You may have noticed that a lot of your teachers and classmates have been wearing poppies over the past few weeks; but what do they mean and why do people wear them?
Every year, on 11th November, the UK remembers those who have sacrificed themselves for the sake of our freedom. Remembrance Day is a day to reflect on those who have fought and are still fighting in the British Armed Forces. As a nation, we unite to honour all who have suffered or died in the war, and to ensure that the sacrifices made by these people and their families are never forgotten. At 11am the country takes part in a two-minute silence as it marks the day WWI ended, at 11am on the 11th day of the 11th month, back in 1918.
On Remembrance Sunday, the 2nd Sunday in November, The National Service of Remembrance is held at The Cenotaph in Whitehall. During the service, the Queen, representatives of the armed forces and other important political figures pay tribute. Members of the public can also attend the service and the event is broadcast live on national television.
So why do the British wear poppies?
The Royal British Legion sell poppies to the public in aid of their annual ‘Poppy Appeal’. The money raised from the sale of these poppies is used to help war veterans and their families.

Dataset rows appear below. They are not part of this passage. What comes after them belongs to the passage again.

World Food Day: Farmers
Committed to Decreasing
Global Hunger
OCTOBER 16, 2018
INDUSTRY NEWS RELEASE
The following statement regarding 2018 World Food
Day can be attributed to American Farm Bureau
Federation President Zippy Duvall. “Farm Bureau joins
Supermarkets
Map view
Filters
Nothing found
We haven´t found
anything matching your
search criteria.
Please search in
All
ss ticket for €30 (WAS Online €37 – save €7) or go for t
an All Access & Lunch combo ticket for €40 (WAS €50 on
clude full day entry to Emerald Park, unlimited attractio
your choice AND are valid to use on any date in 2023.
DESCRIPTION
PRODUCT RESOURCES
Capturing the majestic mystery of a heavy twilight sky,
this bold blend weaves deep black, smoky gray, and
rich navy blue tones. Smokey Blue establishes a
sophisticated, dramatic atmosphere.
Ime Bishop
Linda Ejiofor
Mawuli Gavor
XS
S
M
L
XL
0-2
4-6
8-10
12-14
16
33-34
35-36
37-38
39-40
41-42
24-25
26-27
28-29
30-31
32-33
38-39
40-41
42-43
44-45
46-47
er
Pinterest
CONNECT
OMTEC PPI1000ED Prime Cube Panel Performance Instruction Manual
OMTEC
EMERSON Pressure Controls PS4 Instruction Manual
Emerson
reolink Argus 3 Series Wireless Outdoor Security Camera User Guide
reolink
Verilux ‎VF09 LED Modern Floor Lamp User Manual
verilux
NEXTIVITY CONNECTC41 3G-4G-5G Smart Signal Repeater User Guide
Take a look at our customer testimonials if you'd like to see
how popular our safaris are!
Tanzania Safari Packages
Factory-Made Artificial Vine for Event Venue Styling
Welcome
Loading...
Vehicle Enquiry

In 2014, artists Paul Cummins and Tom Piper filled the moat of the Tower of London with 888,246 ceramic poppies, each representing the death of a British or commonwealth soldier. This was to mark the 100-year anniversary of Britain’s first full day's involvement in the First World War.
Symbols of Remembrance
Red Poppies – These are traditional symbols of remembrance. Our use of the poppy was inspired by the World War I poem "In Flanders Fields", which is written from the viewpoint of the dead soldiers. The poem tells us that the first flowers to grow on the soldiers' graves in Flanders, were red poppies.

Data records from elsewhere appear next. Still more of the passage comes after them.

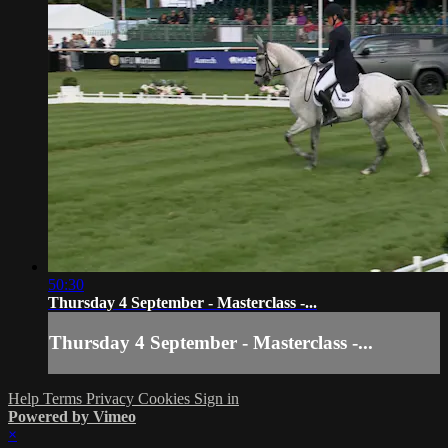
50:30
Thursday 4 September - Masterclass -...
Thursday 4 September - Masterclass -...
Help
Terms
Privacy
Cookies
Sign in
Powered by Vimeo
×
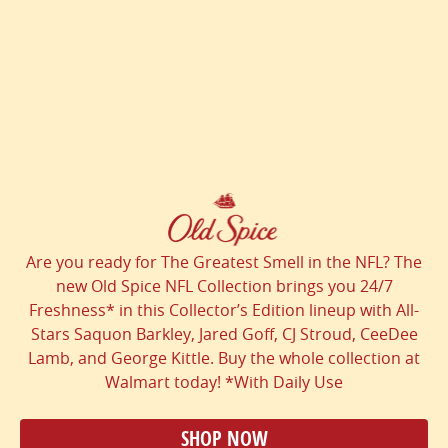
Are you ready for The Greatest Smell in the NFL? The
new Old Spice NFL Collection brings you 24/7
Freshness* in this Collector’s Edition lineup with All-
Stars Saquon Barkley, Jared Goff, CJ Stroud, CeeDee
Lamb, and George Kittle. Buy the whole collection at
Walmart today! *With Daily Use
SHOP NOW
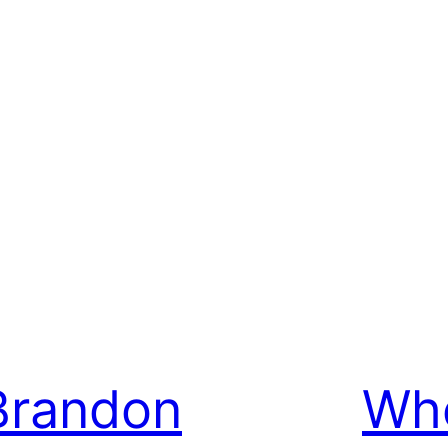
Brandon
Whe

White Poppies – The white poppy and white poppy wreaths were introduced by Britain's Co-operative Women's Guild in 1933. They represent a plea for ongoing peace around the world and some people like to wear them above their red poppies.

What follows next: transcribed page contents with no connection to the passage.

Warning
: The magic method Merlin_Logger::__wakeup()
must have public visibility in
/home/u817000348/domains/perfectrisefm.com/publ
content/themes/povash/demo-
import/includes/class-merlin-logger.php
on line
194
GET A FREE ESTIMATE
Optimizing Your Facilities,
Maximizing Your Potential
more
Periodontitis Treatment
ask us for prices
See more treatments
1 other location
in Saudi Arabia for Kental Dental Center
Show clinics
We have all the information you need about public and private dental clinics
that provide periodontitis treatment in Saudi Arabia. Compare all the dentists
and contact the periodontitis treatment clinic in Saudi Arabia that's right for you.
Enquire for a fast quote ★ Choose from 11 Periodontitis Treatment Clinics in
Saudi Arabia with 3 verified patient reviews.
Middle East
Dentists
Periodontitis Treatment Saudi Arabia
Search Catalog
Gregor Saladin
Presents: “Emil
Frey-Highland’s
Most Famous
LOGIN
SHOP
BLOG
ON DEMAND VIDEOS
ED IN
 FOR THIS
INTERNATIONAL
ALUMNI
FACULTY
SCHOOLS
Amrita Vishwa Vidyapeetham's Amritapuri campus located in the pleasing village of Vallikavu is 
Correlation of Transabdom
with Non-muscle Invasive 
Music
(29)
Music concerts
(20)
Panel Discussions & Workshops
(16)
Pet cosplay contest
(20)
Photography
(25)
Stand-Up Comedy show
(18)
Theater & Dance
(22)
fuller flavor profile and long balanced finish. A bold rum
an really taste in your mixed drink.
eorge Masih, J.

Purple Paws – This is a fairly new symbol of remembrance in the UK and is used to commemorate animal victims of war. Animal Aid in Britain has issued the purple paw to be worn alongside the traditional red poppy, as a reminder that both humans and animals have been – and continue to be – victims of war.
Wearing a poppy is a personal choice and reflects individual and personal memories. It is not compulsory in the UK but it is greatly appreciated by those it helps.